| 320 - Jesus in Global Contexts |
Jesus in Global Contexts
By Priscilla Pope-Levison and John R. Levison
Louisville, Westminster/John Knox Press, 1992. 232 pp. $17.99.
This book is a report on the conversations about christology taking place in Latin America, Asia, Africa, and North America. The theological, ethical, and liturgical form given to the confession of Jesus Christ as Lord is no longer dominated by the academic traditions of the Western church. At the end of the twentieth century, Jesus is being confessed and interpreted in a host of religious and cultural settings throughout the world. This husband and wife team of young evangelical theologians sees a new future for christology emerging from the contextualization of Jesus in the many places where he is confessed as Lord. Their basic conviction is that the inherent vitality of Jesus and the proclamation of the reign of God allow the gospel to be heard and confessed in contexts radically different from those of Western civilization. The contextualization of Jesus in the folk religions, cultures, artistic forms, and social patterns of our pluralistic world is creating new christologies. This book is an introduction to those christologies and the conversations that have given rise to them.
The world has always been religiously and culturally plural. What is new is our recognition of this pluralism and the commitment to make a faithful confession of Jesus within these many differing cultures. Gone is the time when the price of becoming a Christian was the abandonment of indigenous culture to become a kind of spiritual and emotional expatriate to the culture of the mission station or even that of the North American or European theological school. The rousing vitality of the Christian communities in Latin America, Asia, and Africa has created a fresh context for faith that carries the confession and celebration of Christ far beyond anything imagined before. Even here in North America, the radically new insights of liberation and feminist theologies have given us fresh resources for expressing the meaning and plumbing the depth of faith in Jesus Christ. This book introduces this worldwide contextualization of Jesus.

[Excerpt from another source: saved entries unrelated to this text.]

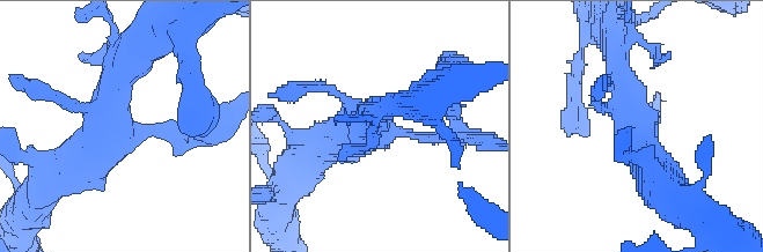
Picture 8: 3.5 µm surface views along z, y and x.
Show: em xy step 2 (tint) at (384, 133) of picture 8.

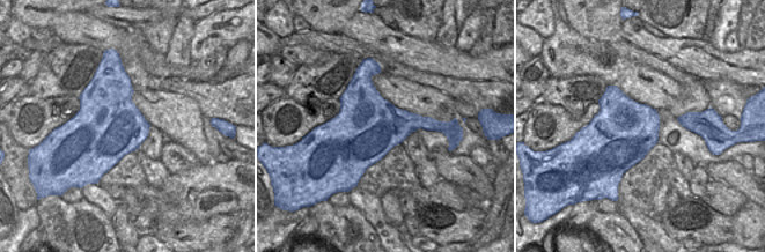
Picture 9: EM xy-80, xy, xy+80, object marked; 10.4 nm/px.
Cut at (190, 143) of picture 8. Two cells meet here.

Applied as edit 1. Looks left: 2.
Finish: edits made, cut at picture 8; the rest is unchecked.

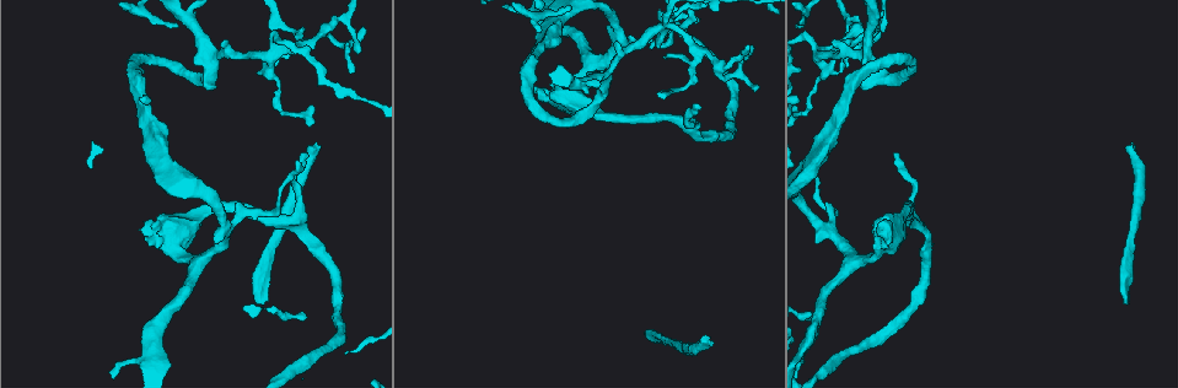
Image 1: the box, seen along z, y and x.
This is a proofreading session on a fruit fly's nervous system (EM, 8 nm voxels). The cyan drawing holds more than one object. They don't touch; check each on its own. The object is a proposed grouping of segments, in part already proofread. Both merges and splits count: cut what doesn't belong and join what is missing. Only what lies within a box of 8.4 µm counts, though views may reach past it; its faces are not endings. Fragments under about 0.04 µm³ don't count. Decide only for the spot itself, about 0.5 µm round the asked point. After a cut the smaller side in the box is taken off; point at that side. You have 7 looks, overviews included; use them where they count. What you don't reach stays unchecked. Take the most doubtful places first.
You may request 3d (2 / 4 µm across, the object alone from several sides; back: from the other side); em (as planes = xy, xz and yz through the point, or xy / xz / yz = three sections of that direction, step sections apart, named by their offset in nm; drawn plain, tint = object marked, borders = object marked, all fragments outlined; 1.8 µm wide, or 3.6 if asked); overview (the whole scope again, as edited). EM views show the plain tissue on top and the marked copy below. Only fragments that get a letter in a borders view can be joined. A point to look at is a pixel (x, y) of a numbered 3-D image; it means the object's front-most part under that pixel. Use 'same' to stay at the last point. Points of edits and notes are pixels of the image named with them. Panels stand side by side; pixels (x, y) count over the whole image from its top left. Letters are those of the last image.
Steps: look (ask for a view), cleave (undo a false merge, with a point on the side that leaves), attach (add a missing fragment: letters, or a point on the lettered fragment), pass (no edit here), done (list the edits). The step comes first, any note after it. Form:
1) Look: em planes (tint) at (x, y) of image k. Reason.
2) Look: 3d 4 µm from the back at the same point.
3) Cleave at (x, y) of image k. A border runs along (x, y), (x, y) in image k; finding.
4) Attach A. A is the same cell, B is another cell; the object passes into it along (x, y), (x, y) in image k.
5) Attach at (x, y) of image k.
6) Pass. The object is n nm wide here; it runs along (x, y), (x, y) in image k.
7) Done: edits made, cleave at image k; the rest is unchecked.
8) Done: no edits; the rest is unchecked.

Look: 3d 2 µm at (315, 143) of image 1. An open end.

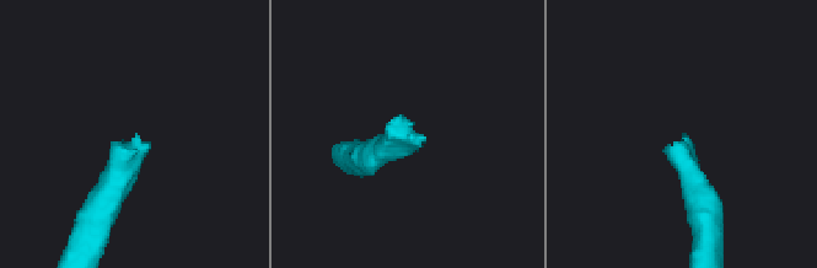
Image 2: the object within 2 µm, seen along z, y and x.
Look: em planes (borders) at (685, 137) of image 2.

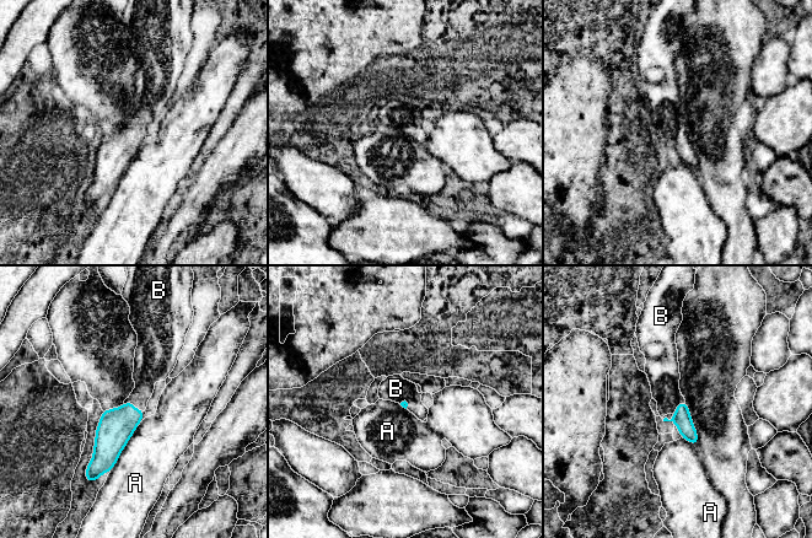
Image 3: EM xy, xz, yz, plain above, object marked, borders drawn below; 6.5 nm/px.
Attach B. B is the same cell, A is another cell; the object passes into it along (116, 426), (132, 404), (148, 370) in image 3; it goes on there.

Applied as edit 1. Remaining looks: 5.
Look: em planes (borders) at (1128, 299) of image 1. End of a long branch.

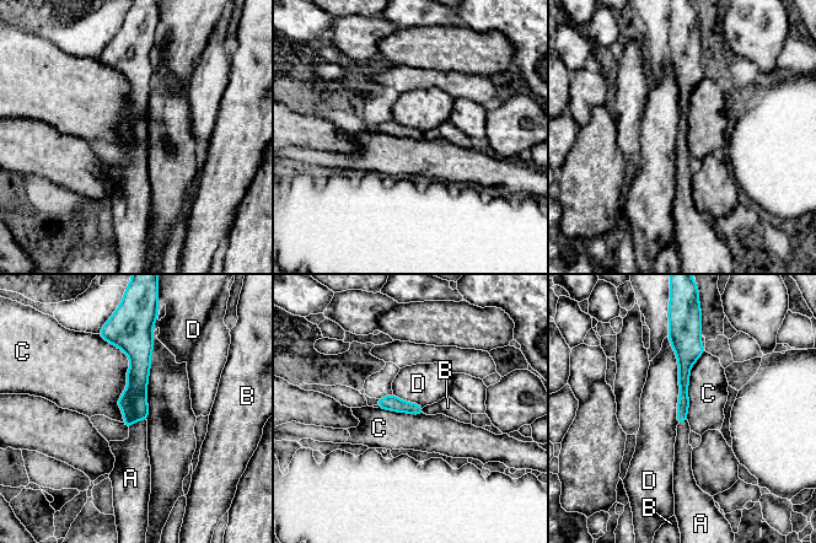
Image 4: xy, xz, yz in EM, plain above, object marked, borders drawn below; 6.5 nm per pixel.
Attach A. A is the same cell, B, C and D are other cells; it goes on there.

To speak of the contextualization of Jesus all over the world is a daunting task. The authors have approached it with great vigor. They
|
|
322 - Jesus in Global Contexts |
have consulted church leaders from a host of countries in their travels. They have opened themselves experientially to the vitality of churches seeking to be faithful to Jesus in new and unexpected ways. They have been there to sing and dance, to pray and listen. They have studied the liberation theologies academically here in the United States. The new theological developments in Latin America, Asia, and Africa have produced a substantial literature to which these authors have been attentive. They are knowledgeable about the proceedings of the meetings held by third world theologians. They report all this in anecdotes, brief summaries, and sweeping generalizations. The number of different christological formulations in this material is legion. When you add to this thumbnail sketches of the social, political, and economic situations in various parts of the world, the material crammed into this book is overwhelming. An easy flowing style moves one through the material to produce a book that can serve as an introduction for the general reader. However, generalizations are often inaccurate or at least confusing. This book suffers the limitations of all theological travelogues. The idiosyncracies of what is heard in one time and place often ends up serving as a characterization of a larger movement or development.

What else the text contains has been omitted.